Simon Says – Musings of a Technology CTO

An interesting standoff going down in Plano, Texas, between Hillary Machine Inc, a manufacturer and supplier of fabricating equipment, and their Bank, PlainsCapital.

It seems back in November 2009, Cybercriminals obtained the details to Hillarys account in the PlainsCapital online banking system, and made a series of transfers totalling $801,495.  Roughly $600,000 was recovered, and the remainder is now subject to dispute.

It seems Hillary wants the bank to reimburse the remainder, citing that their security systems and checks were inadequate. PlainsCapital in return have gone to court to prove their systems are appropriate.

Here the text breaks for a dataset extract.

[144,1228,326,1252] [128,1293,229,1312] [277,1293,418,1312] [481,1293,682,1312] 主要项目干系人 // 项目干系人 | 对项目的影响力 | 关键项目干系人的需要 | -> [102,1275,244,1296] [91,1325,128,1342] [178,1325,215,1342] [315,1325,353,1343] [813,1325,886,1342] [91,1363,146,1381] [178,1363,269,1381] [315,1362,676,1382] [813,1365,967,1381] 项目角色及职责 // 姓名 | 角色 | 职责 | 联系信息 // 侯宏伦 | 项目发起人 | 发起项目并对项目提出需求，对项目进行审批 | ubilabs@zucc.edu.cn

Brian Krebs has a great writeup on his blog. It seems the case revolves around the fact that according to documentation, the PlainsCapital online system requires the computer of the customer to be “registered” prior to it allowing transfers, yet evidence indicates the computers used to make the transfer were in Romania.

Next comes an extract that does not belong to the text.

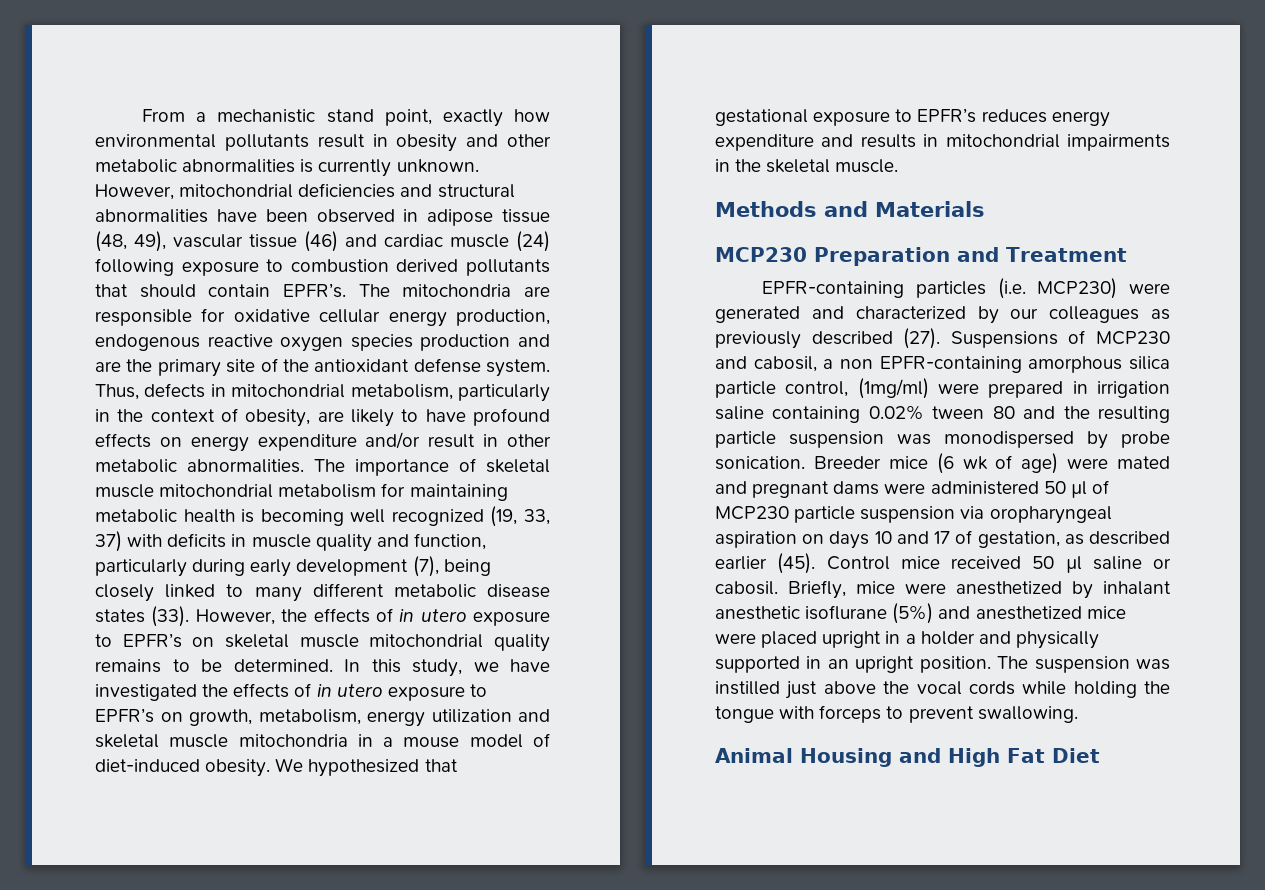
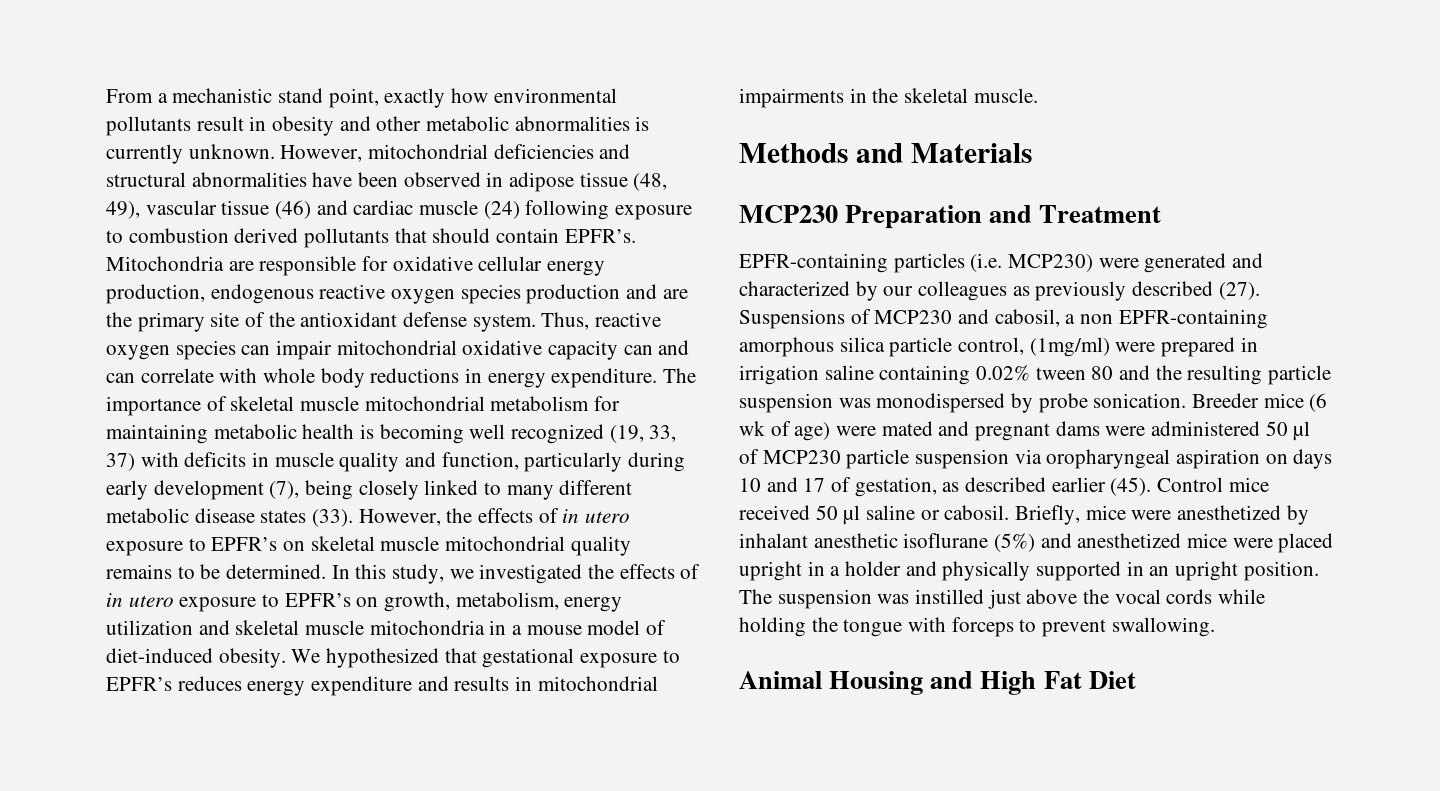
[358,284,512,297] The mitochondria -> [106,256,224,271] Mitochondria
[144,383,550,402] [95,408,550,427] [95,432,551,452] [95,459,304,473] defects in mitochondrial metabolism, particularly in the context of obesity, are likely to have profound effects on energy expenditure and/or result in other metabolic abnormalities. -> [595,312,662,327] [106,340,690,360] [106,368,658,388] reactive oxygen species can impair mitochondrial oxidative capacity can and can correlate with whole body reductions in energy expenditure.
[510,659,550,672] have -> (474, 574) none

so, why was the transfer authorized? We may never know, but if more information comes up I’ll update this post.

Don’t forget, that if your bank gets robbed and they steal your cash, the bank will replace it, but, if your online banking account gets compromised, and transactions are made using legitimate credentials via your online banking system, you may not be so lucky. In fact, it’s extremely unlikely you’ll get your money back.

For the $350 cost of a new netbook, maybe you should consider dedicating a separate computer for eBanking only, and NEVER surfing the web or installing anything on it.